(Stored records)
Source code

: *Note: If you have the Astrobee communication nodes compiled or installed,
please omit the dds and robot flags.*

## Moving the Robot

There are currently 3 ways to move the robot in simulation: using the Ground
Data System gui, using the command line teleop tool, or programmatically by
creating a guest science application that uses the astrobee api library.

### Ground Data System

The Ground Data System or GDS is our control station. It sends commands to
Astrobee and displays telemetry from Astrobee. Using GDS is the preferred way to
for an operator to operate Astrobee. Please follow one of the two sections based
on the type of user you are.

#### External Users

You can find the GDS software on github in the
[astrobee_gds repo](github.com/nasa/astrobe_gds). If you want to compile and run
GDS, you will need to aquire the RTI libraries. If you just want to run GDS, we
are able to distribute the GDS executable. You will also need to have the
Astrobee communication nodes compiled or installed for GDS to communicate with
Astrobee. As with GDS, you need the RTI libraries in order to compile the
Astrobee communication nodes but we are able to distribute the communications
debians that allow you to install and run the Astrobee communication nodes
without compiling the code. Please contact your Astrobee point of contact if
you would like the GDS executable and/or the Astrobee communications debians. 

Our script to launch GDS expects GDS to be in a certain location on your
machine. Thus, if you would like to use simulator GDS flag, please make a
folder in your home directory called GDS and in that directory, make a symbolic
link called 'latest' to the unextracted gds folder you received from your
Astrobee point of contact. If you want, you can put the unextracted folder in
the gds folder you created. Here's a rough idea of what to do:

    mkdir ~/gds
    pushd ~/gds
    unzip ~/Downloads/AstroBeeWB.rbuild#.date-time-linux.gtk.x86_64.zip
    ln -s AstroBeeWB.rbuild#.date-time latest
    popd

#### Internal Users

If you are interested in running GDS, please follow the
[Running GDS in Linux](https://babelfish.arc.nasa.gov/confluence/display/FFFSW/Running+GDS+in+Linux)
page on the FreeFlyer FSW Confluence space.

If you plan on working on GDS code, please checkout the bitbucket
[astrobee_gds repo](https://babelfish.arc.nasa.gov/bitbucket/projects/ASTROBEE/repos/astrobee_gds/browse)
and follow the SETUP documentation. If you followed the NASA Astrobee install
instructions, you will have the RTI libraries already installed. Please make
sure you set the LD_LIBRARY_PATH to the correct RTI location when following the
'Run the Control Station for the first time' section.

> _REQUIRED WORK_
Print only these lines, exactly: the one containing "and follow the" and all after it to the end of the entries.

> _EXPECTED ANSWER_
and follow the SETUP documentation. If you followed the NASA Astrobee install
instructions, you will have the RTI libraries already installed. Please make
sure you set the LD_LIBRARY_PATH to the correct RTI location when following the
'Run the Control Station for the first time' section.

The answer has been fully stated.